WHAT THIS TASK INVOLVES: Return each line of the records holding the string "middle".

** Opening SUPPLIED INFORMATION block **

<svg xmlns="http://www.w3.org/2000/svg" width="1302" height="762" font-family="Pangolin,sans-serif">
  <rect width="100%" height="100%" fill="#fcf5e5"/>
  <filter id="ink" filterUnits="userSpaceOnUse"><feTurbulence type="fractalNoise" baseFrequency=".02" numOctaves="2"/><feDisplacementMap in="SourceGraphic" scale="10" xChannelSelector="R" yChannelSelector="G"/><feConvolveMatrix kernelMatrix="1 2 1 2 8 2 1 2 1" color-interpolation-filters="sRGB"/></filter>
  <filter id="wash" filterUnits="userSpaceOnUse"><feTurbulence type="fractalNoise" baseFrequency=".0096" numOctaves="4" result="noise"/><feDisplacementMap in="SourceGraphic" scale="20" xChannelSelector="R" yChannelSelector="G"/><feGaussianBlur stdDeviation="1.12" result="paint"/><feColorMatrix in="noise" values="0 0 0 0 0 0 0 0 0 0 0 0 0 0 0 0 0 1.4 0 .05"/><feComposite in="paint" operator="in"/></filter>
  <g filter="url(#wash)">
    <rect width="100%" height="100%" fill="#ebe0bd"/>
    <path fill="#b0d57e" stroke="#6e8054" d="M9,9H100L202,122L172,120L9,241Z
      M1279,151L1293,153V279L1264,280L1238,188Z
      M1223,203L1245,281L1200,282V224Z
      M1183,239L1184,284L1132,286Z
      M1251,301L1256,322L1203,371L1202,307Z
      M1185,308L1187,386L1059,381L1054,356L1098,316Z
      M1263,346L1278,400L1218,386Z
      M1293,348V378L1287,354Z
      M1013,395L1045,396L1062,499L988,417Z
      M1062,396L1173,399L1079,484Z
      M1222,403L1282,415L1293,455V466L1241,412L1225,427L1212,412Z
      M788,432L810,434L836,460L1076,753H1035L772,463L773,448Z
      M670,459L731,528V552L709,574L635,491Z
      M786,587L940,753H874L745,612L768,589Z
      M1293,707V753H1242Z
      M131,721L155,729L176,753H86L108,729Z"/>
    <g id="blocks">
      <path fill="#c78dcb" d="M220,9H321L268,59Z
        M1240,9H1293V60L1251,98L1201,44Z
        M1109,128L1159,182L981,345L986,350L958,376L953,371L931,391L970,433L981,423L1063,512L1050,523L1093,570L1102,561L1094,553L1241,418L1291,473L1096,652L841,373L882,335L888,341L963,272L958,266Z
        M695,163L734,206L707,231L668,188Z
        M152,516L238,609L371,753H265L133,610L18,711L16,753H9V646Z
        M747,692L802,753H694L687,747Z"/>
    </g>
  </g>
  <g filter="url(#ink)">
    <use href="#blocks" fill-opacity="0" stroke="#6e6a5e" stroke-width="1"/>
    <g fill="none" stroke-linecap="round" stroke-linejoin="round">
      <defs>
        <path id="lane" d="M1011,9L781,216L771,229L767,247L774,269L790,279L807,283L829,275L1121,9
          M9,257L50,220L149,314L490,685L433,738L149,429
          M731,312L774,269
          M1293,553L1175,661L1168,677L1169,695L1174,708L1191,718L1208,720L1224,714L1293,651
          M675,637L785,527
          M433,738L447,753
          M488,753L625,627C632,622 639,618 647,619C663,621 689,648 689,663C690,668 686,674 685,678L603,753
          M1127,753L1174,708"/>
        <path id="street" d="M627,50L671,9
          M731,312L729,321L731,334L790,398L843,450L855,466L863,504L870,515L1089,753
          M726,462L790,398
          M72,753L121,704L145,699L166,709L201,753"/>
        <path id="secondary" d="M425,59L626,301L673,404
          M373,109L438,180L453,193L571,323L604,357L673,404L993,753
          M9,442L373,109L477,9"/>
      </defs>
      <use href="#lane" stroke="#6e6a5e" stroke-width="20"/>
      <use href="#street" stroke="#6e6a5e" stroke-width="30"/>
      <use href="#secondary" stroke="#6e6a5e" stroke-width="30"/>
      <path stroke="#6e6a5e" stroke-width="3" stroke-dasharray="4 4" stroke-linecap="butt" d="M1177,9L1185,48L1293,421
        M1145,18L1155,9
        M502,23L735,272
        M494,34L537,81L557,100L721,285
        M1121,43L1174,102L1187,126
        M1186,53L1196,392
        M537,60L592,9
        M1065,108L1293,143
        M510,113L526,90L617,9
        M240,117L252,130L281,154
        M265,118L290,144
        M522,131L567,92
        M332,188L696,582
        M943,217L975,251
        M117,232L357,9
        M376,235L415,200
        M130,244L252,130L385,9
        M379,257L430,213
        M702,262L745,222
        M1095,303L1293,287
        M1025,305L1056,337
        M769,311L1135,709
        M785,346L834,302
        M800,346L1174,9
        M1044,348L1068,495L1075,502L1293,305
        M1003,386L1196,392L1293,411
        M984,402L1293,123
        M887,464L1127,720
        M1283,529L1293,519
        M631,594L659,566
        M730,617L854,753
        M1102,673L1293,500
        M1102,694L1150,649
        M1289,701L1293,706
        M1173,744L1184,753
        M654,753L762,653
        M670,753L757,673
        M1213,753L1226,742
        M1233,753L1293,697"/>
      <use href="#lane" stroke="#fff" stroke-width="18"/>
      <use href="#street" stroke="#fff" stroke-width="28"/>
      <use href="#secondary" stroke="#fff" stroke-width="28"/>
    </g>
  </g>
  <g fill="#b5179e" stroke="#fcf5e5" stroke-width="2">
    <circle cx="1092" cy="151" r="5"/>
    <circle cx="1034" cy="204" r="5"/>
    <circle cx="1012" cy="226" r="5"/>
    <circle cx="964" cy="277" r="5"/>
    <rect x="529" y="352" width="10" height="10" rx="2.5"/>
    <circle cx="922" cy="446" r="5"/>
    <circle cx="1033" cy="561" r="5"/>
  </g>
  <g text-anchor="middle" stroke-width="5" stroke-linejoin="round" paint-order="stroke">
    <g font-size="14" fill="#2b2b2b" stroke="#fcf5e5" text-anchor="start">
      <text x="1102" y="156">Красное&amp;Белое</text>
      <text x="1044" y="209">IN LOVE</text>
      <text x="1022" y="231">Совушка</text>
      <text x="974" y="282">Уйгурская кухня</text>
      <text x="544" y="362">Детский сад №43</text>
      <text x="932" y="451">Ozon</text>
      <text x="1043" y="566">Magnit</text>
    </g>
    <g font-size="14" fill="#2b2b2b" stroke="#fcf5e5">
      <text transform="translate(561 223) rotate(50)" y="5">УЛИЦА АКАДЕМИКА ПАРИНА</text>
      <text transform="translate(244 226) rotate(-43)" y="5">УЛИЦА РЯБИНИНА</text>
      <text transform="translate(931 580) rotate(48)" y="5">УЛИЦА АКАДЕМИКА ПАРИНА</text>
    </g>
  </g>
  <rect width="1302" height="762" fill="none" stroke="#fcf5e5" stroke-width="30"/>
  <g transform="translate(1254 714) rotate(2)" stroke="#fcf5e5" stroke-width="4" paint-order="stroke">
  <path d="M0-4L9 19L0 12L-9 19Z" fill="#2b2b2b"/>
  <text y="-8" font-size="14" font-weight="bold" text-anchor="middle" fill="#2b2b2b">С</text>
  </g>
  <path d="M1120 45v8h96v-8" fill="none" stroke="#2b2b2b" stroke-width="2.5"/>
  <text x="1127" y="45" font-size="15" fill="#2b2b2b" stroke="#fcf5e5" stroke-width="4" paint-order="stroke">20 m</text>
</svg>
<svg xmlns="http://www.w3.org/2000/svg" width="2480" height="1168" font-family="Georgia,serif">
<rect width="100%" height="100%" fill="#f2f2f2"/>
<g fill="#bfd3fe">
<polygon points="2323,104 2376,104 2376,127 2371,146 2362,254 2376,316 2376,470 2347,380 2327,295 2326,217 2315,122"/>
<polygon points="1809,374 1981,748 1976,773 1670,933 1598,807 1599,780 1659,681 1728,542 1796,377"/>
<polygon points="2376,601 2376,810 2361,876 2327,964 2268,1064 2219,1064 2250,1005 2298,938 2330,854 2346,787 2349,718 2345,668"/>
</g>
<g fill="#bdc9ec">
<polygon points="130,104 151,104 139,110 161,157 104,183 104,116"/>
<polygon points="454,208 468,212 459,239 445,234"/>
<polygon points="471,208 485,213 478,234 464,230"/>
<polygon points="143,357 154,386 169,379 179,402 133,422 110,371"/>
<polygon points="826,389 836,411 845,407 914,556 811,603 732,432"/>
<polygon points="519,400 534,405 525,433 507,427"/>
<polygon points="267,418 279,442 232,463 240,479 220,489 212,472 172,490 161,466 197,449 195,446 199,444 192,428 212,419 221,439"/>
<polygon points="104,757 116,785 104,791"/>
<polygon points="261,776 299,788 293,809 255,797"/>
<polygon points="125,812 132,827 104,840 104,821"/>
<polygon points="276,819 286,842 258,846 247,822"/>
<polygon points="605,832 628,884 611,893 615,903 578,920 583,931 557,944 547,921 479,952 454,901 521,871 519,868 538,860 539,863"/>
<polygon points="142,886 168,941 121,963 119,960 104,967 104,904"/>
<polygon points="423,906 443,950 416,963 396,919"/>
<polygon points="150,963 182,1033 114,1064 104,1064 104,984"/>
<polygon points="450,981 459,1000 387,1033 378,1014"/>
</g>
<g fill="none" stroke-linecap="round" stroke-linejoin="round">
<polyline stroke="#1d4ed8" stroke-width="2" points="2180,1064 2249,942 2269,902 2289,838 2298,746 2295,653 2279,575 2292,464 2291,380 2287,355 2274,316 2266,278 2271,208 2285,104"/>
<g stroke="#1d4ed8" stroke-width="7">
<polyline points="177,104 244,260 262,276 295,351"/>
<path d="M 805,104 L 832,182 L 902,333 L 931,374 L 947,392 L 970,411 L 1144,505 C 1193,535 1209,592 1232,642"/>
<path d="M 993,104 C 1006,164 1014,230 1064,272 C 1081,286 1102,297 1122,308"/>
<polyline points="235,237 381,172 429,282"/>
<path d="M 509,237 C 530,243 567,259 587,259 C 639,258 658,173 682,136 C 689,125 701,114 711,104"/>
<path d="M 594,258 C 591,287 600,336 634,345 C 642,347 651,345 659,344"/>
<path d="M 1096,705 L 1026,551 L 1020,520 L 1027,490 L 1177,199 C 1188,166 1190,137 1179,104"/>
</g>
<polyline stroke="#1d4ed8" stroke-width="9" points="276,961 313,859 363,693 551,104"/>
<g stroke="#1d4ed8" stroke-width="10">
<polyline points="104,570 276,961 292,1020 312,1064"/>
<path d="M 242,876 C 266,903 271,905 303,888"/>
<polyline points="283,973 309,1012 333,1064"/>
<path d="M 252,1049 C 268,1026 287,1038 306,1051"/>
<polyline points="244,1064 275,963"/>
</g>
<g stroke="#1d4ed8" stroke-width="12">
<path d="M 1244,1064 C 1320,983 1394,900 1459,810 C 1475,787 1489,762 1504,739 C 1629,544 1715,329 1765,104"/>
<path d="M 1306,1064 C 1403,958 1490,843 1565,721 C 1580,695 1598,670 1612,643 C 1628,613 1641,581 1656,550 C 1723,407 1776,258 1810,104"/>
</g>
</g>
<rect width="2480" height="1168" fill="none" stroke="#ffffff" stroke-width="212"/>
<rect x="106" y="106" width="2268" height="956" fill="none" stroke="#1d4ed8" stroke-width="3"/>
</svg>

** Closing SUPPLIED INFORMATION block **

WRITTEN ANSWER:
  <g text-anchor="middle" stroke-width="5" stroke-linejoin="round" paint-order="stroke">
  <text y="-8" font-size="14" font-weight="bold" text-anchor="middle" fill="#2b2b2b">С</text>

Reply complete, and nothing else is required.